Carlson’s outreach, research transforms CRESMET
Marilyn Carlson, who has brought national prominence to the Center for Research on Education in Science, Mathematics, Engineering and Technology (CRESMET) in her five years as director, will return to the ASU mathematics faculty July 1.
Carlson has been a dynamic force for change since joining ASU in 1995, almost single-handedly building the First Year Mathematics program before joining CRESMET in 2003. At CRESMET, she has advanced research, particularly in the area of math education, and has taken the center to a level of national renown.
“In a major accomplishment, she has racheted up the reputation of CRESMET across the campus and nationally, and has done a marvelous job of increasing the amount of funding,” says George Hynd, senior vice provost for education and innovation and dean of the Mary Lou Fulton College of Education. “I knew about CRESMET when I was dean of education at Purdue. It has served as a model for developing centers at major universities that help faculty connect across disciplines.”
CRESMET is an interdisciplinary research center that produces new knowledge to improve the education of all students in science, mathematics, engineering and technology (STEM). Teams from across campus develop, refine and share products that support better instruction in the four fields.
Carlson is the recipient and principal investigator for CRESMET’s largest current initiative, Project Pathways, a $12.5 million, five-year research effort funded by the National Science Foundation to produce and test a new model for enhancing instruction of precalculus math and science in grades 9-12.
Her work has focused on how students learn central concepts of mathematics, particularly functions. She has received an NSF CAREER Award and an NSF Teacher Professional Continuum Grant, and has been on the Governor’s Council on Innovation and Technology.

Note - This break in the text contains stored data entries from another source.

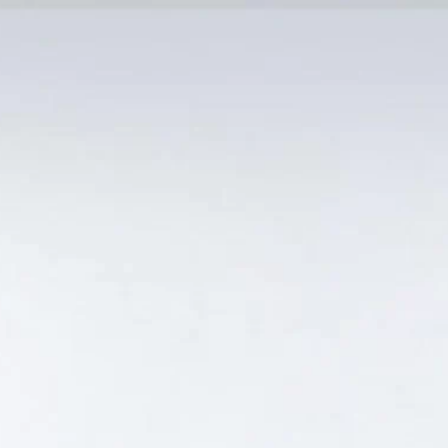
MẠI TỐT
Tin Tức
SẢN PHẨM BÁN CHẠY
GIỎ HÀNG /
0
₫
Hiển thị kết quả duy nhất
OIR LES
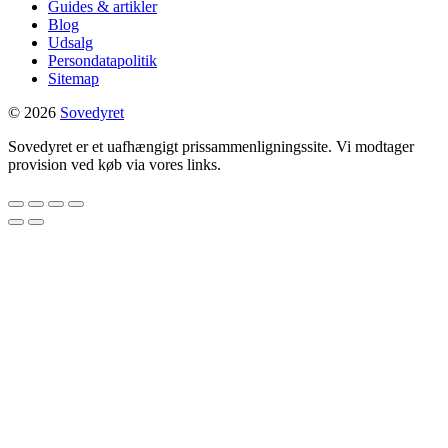
Guides & artikler
Blog
Udsalg
Persondatapolitik
Sitemap
© 2026
Sovedyret
Sovedyret er et uafhængigt prissammenligningssite. Vi modtager
provision ved køb via vores links.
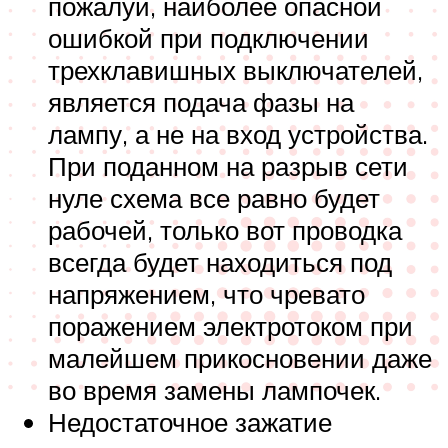
пожалуй, наиболее опасной
ошибкой при подключении
трехклавишных выключателей,
является подача фазы на
лампу, а не на вход устройства.
При поданном на разрыв сети
нуле схема все равно будет
рабочей, только вот проводка
всегда будет находиться под
напряжением, что чревато
поражением электротоком при
малейшем прикосновении даже
во время замены лампочек.
Недостаточное зажатие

James Middleton, who recently was appointed associate senior vice provost for STEM education improvement, will serve as interim director until a new director is appointed.
Middleton, who is a longtime colleague of Carlson, praised her work in the community, as well as her transformative research.
“At CRESMET, Dr. Carlson has focused attention on relationships with our local school partners and has worked tirelessly to create opportunities for teachers to benefit from the expertise of ASU faculty,” he says. “In addition, she has continued to work extensively in the reform of undergraduate mathematics.
“She is one of our top faculty working in education in terms of external funding and national reputation. I am grateful for her support and collegiality over the years and, in my interim role, will work just as hard to keep CRESMET moving in a positive direction as we search for a scholar of national repute to take over where Dr. Carlson has left off.”
Hynd says Middleton will continue to encourage the collaboration of ASU faculty across the four campuses to increase the ability to respond to the nation’s needs for more math and science teachers.